**Problem to work on**:
What is needed is an exact copy of every entry, without the pictures.

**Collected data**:
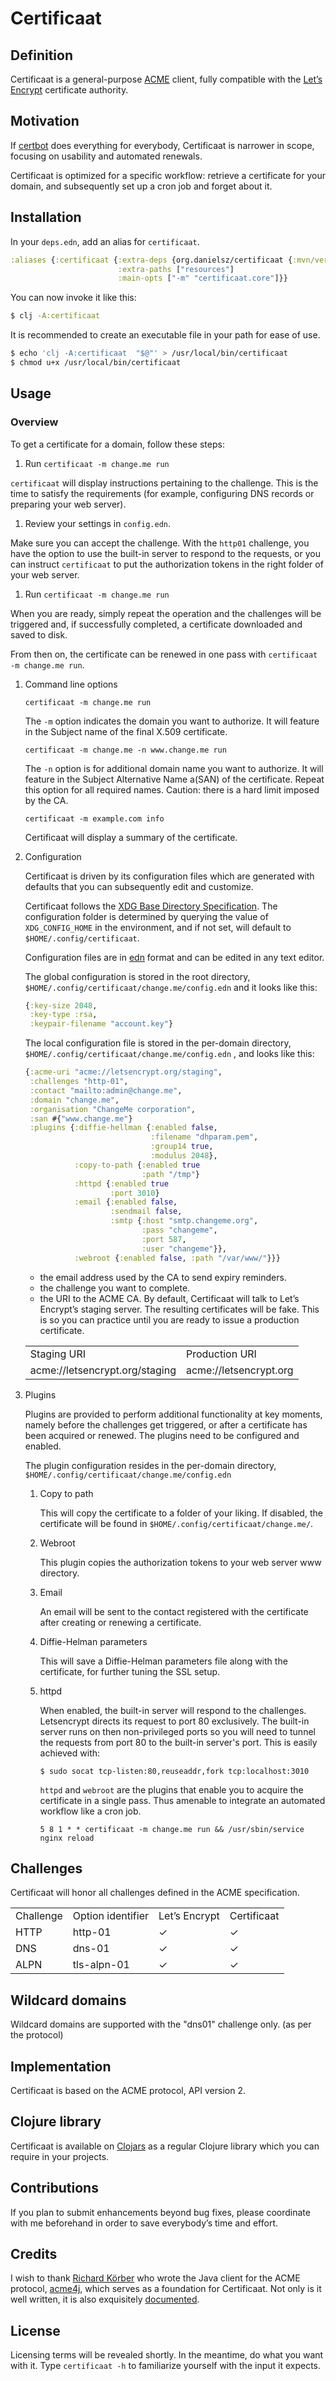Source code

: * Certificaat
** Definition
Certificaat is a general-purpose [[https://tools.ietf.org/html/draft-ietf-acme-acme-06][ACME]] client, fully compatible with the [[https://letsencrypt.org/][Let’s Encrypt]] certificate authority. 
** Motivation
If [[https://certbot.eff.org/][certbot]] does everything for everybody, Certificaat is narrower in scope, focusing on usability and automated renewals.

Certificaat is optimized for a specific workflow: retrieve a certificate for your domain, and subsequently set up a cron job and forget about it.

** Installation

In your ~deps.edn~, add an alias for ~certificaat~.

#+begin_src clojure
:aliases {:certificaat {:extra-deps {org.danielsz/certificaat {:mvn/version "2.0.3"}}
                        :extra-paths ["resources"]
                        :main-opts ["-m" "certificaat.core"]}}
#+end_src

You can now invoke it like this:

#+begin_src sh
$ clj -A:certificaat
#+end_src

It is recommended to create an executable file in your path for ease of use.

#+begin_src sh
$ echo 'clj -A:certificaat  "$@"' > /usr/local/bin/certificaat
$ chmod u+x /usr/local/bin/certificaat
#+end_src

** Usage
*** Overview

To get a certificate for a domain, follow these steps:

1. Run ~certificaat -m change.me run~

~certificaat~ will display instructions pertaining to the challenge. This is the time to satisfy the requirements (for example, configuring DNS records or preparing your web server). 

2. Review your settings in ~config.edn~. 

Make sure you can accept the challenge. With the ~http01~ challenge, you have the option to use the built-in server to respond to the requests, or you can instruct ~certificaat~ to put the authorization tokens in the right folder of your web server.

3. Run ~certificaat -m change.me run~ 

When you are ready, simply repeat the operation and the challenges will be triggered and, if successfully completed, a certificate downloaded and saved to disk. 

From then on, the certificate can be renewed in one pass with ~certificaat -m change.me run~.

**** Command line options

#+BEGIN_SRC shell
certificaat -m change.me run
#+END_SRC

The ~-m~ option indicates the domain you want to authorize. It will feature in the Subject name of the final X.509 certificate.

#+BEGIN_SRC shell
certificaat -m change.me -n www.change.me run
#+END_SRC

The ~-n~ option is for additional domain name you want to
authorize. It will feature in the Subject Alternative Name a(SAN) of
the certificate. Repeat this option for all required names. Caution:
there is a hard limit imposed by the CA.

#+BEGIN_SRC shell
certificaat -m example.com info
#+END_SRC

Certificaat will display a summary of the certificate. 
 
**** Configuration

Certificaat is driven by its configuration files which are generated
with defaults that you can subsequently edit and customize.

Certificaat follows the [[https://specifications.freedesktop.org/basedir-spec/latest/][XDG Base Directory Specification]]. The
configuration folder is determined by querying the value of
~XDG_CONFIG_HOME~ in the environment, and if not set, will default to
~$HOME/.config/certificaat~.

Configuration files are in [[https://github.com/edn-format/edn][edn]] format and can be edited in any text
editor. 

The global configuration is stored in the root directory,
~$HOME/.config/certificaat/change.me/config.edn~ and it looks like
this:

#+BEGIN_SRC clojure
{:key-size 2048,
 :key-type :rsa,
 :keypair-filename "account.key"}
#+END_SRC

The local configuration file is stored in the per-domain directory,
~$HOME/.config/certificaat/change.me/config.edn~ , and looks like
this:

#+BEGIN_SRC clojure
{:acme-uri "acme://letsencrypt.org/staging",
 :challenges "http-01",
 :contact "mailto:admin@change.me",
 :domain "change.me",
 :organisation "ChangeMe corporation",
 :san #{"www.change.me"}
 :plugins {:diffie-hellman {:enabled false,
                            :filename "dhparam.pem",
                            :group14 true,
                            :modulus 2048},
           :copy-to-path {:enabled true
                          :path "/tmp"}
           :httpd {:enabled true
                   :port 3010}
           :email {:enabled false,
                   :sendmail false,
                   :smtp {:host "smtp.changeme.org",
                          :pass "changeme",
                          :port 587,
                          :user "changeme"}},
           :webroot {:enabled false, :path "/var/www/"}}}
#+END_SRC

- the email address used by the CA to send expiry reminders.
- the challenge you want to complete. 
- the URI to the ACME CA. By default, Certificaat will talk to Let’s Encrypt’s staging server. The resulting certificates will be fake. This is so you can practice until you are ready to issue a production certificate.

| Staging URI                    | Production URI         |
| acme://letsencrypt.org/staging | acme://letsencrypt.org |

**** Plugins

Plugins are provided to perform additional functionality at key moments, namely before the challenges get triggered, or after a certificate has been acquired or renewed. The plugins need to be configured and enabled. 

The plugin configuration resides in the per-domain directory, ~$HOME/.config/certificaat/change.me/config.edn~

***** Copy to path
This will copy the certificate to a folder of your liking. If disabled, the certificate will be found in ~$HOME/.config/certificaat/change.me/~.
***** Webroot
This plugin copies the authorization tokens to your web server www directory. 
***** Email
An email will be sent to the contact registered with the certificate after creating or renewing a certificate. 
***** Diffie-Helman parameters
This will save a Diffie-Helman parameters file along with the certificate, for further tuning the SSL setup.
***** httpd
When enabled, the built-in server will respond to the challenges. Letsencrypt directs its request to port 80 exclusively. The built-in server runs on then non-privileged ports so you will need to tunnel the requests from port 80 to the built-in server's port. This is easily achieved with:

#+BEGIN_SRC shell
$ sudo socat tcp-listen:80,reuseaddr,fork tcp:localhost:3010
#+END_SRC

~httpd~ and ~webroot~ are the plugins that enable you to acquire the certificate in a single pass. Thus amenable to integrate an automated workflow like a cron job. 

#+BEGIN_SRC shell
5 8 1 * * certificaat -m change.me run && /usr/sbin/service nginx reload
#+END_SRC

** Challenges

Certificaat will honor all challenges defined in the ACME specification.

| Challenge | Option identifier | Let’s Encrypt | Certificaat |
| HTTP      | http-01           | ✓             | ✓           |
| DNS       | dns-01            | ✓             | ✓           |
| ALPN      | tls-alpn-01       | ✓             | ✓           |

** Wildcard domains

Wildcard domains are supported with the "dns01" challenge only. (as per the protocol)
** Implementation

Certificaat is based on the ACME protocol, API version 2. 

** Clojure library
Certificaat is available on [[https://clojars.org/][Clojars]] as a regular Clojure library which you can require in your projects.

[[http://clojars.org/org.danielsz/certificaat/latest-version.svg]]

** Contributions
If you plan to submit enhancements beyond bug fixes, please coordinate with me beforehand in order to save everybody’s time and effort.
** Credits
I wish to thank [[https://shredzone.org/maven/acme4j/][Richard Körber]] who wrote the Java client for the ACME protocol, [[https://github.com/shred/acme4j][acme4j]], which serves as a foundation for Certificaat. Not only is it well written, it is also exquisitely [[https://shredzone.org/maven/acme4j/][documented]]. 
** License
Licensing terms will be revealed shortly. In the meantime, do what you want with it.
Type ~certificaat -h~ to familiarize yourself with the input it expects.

**Your response**:
Source code

: * Certificaat
** Definition
Certificaat is a general-purpose [[https://tools.ietf.org/html/draft-ietf-acme-acme-06][ACME]] client, fully compatible with the [[https://letsencrypt.org/][Let’s Encrypt]] certificate authority. 
** Motivation
If [[https://certbot.eff.org/][certbot]] does everything for everybody, Certificaat is narrower in scope, focusing on usability and automated renewals.

Certificaat is optimized for a specific workflow: retrieve a certificate for your domain, and subsequently set up a cron job and forget about it.

** Installation

In your ~deps.edn~, add an alias for ~certificaat~.

#+begin_src clojure
:aliases {:certificaat {:extra-deps {org.danielsz/certificaat {:mvn/version "2.0.3"}}
                        :extra-paths ["resources"]
                        :main-opts ["-m" "certificaat.core"]}}
#+end_src

You can now invoke it like this:

#+begin_src sh
$ clj -A:certificaat
#+end_src

It is recommended to create an executable file in your path for ease of use.

#+begin_src sh
$ echo 'clj -A:certificaat  "$@"' > /usr/local/bin/certificaat
$ chmod u+x /usr/local/bin/certificaat
#+end_src

** Usage
*** Overview

To get a certificate for a domain, follow these steps:

1. Run ~certificaat -m change.me run~

~certificaat~ will display instructions pertaining to the challenge. This is the time to satisfy the requirements (for example, configuring DNS records or preparing your web server). 

2. Review your settings in ~config.edn~. 

Make sure you can accept the challenge. With the ~http01~ challenge, you have the option to use the built-in server to respond to the requests, or you can instruct ~certificaat~ to put the authorization tokens in the right folder of your web server.

3. Run ~certificaat -m change.me run~ 

When you are ready, simply repeat the operation and the challenges will be triggered and, if successfully completed, a certificate downloaded and saved to disk. 

From then on, the certificate can be renewed in one pass with ~certificaat -m change.me run~.

**** Command line options

#+BEGIN_SRC shell
certificaat -m change.me run
#+END_SRC

The ~-m~ option indicates the domain you want to authorize. It will feature in the Subject name of the final X.509 certificate.

#+BEGIN_SRC shell
certificaat -m change.me -n www.change.me run
#+END_SRC

The ~-n~ option is for additional domain name you want to
authorize. It will feature in the Subject Alternative Name a(SAN) of
the certificate. Repeat this option for all required names. Caution:
there is a hard limit imposed by the CA.

#+BEGIN_SRC shell
certificaat -m example.com info
#+END_SRC

Certificaat will display a summary of the certificate. 
 
**** Configuration

Certificaat is driven by its configuration files which are generated
with defaults that you can subsequently edit and customize.

Certificaat follows the [[https://specifications.freedesktop.org/basedir-spec/latest/][XDG Base Directory Specification]]. The
configuration folder is determined by querying the value of
~XDG_CONFIG_HOME~ in the environment, and if not set, will default to
~$HOME/.config/certificaat~.

Configuration files are in [[https://github.com/edn-format/edn][edn]] format and can be edited in any text
editor. 

The global configuration is stored in the root directory,
~$HOME/.config/certificaat/change.me/config.edn~ and it looks like
this:

#+BEGIN_SRC clojure
{:key-size 2048,
 :key-type :rsa,
 :keypair-filename "account.key"}
#+END_SRC

The local configuration file is stored in the per-domain directory,
~$HOME/.config/certificaat/change.me/config.edn~ , and looks like
this:

#+BEGIN_SRC clojure
{:acme-uri "acme://letsencrypt.org/staging",
 :challenges "http-01",
 :contact "mailto:admin@change.me",
 :domain "change.me",
 :organisation "ChangeMe corporation",
 :san #{"www.change.me"}
 :plugins {:diffie-hellman {:enabled false,
                            :filename "dhparam.pem",
                            :group14 true,
                            :modulus 2048},
           :copy-to-path {:enabled true
                          :path "/tmp"}
           :httpd {:enabled true
                   :port 3010}
           :email {:enabled false,
                   :sendmail false,
                   :smtp {:host "smtp.changeme.org",
                          :pass "changeme",
                          :port 587,
                          :user "changeme"}},
           :webroot {:enabled false, :path "/var/www/"}}}
#+END_SRC

- the email address used by the CA to send expiry reminders.
- the challenge you want to complete. 
- the URI to the ACME CA. By default, Certificaat will talk to Let’s Encrypt’s staging server. The resulting certificates will be fake. This is so you can practice until you are ready to issue a production certificate.

| Staging URI                    | Production URI         |
| acme://letsencrypt.org/staging | acme://letsencrypt.org |

**** Plugins

Plugins are provided to perform additional functionality at key moments, namely before the challenges get triggered, or after a certificate has been acquired or renewed. The plugins need to be configured and enabled. 

The plugin configuration resides in the per-domain directory, ~$HOME/.config/certificaat/change.me/config.edn~

***** Copy to path
This will copy the certificate to a folder of your liking. If disabled, the certificate will be found in ~$HOME/.config/certificaat/change.me/~.
***** Webroot
This plugin copies the authorization tokens to your web server www directory. 
***** Email
An email will be sent to the contact registered with the certificate after creating or renewing a certificate. 
***** Diffie-Helman parameters
This will save a Diffie-Helman parameters file along with the certificate, for further tuning the SSL setup.
***** httpd
When enabled, the built-in server will respond to the challenges. Letsencrypt directs its request to port 80 exclusively. The built-in server runs on then non-privileged ports so you will need to tunnel the requests from port 80 to the built-in server's port. This is easily achieved with:

#+BEGIN_SRC shell
$ sudo socat tcp-listen:80,reuseaddr,fork tcp:localhost:3010
#+END_SRC

~httpd~ and ~webroot~ are the plugins that enable you to acquire the certificate in a single pass. Thus amenable to integrate an automated workflow like a cron job. 

#+BEGIN_SRC shell
5 8 1 * * certificaat -m change.me run && /usr/sbin/service nginx reload
#+END_SRC

** Challenges

Certificaat will honor all challenges defined in the ACME specification.

| Challenge | Option identifier | Let’s Encrypt | Certificaat |
| HTTP      | http-01           | ✓             | ✓           |
| DNS       | dns-01            | ✓             | ✓           |
| ALPN      | tls-alpn-01       | ✓             | ✓           |

** Wildcard domains

Wildcard domains are supported with the "dns01" challenge only. (as per the protocol)
** Implementation

Certificaat is based on the ACME protocol, API version 2. 

** Clojure library
Certificaat is available on [[https://clojars.org/][Clojars]] as a regular Clojure library which you can require in your projects.

[[http://clojars.org/org.danielsz/certificaat/latest-version.svg]]

** Contributions
If you plan to submit enhancements beyond bug fixes, please coordinate with me beforehand in order to save everybody’s time and effort.
** Credits
I wish to thank [[https://shredzone.org/maven/acme4j/][Richard Körber]] who wrote the Java client for the ACME protocol, [[https://github.com/shred/acme4j][acme4j]], which serves as a foundation for Certificaat. Not only is it well written, it is also exquisitely [[https://shredzone.org/maven/acme4j/][documented]]. 
** License
Licensing terms will be revealed shortly. In the meantime, do what you want with it.
Type ~certificaat -h~ to familiarize yourself with the input it expects.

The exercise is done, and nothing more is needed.